Yesterday was not a great day for me. It was just one of those days where no matter what you did, things just seemed to do nothing but go wrong, and I had no control over it! My upside down cake didn't turn out very well (I like to be creative... and not read the recipe properly (insert humor)), so I let that get to me; my English homework has been getting super frustrating, plans were being broken and being changed, etc, etc. Ultimately, I was getting brought down by small things which seemed REALLY big at the time. However, at the end of the day, I had a great talk with Thomas (my amazing boyfriend), and I was able to reflect on my day as I complained about each thing that went wrong. It started to dawn on me… “God wouldn’t be very pleased with me right now” or “Did you ever think God was trying to test you?” so I started to feel a bit ashamed! I started to dig deeper in the how and whys of the situation, and came to the deep conclusion…
The past few months have been so focused on myself; on all of my own selfish reasons for getting up in the morning to do what I saw fit, I forgot to let God lead me in everything, down to the simplest things in life.
I find every once in a while; I do this to myself…
I get so caught up in my day to day busy life that I finally had my breakdown. I noticed God was not a strong presence anymore like He used to be, which started to scare me, and I ended up on my hands and knees begging God to take control again.
I haven’t had a real good cry since my dad passed away last year, so this was a true healing moment for me again. I’ve been so used to being strong for everyone, being a good example as a follower of Christ. I always end up getting caught up and forgetful of the reason why I am even here in the first place with my family and my faith. Everything slowly became self centered for me.
I was humbled and reminded of Gods saving grace for me, how amazingly loving He has been to my family. Why do I deserve every gift He has given? Why do I deserve the people He has put in my life? Well, obviously, I don’t deserve it…
I don’t deserve a single thing, which really hit me hard. God chose me and loves me so much, even though I deserve nothing, He has allowed me to worship Him, serve Him, and to one day meet Him in heaven… If that isn’t a humbling experience, I don’t know what is!
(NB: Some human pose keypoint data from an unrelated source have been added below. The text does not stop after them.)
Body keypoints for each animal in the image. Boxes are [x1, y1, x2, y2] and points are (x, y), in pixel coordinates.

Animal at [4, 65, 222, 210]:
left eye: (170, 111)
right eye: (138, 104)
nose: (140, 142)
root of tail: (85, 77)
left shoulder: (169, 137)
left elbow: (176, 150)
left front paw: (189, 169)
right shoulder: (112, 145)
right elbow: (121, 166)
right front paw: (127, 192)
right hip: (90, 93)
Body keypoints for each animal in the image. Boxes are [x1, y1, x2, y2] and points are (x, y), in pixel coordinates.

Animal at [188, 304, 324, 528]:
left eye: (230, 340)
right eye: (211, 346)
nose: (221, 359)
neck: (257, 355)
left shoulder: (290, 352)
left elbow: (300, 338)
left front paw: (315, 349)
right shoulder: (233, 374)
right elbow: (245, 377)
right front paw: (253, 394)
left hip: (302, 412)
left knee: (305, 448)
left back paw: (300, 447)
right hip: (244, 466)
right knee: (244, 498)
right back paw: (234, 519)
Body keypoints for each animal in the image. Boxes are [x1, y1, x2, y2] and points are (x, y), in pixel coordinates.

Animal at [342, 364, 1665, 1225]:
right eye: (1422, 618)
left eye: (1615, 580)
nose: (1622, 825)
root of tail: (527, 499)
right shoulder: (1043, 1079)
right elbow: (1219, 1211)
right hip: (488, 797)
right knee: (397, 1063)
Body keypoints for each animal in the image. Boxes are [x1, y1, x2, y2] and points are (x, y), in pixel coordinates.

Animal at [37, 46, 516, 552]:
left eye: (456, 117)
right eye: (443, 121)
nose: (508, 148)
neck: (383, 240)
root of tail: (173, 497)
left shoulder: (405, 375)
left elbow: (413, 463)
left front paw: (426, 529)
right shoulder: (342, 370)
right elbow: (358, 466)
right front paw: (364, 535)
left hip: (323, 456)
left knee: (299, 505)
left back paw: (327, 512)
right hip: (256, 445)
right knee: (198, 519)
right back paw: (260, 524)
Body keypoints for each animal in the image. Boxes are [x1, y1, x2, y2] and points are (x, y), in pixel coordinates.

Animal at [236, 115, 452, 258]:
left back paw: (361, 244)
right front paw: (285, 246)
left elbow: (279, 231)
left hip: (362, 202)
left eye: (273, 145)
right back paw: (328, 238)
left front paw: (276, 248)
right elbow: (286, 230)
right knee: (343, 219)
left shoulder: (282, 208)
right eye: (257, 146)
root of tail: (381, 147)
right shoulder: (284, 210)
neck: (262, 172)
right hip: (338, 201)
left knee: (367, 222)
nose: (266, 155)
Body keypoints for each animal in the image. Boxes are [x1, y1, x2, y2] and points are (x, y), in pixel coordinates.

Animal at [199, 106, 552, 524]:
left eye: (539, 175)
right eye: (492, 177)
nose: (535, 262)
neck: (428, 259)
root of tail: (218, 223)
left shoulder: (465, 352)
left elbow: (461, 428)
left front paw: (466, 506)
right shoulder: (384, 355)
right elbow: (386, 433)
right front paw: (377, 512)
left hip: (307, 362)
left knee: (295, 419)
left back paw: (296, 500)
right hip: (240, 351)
I can feel at ease knowing God is taking care of the road I walk on; calling me towards Him.
I love my Lord and Savior! He is there, readily, to lift me up when He knows I have fallen short, because we all do it every once in awhile no matter what we've been through.
Thank you guys for reading! I felt like this experience should not be left just for me to know about, but it should be shared for people to see that real things are happening daily in Christian’s lives. God is good!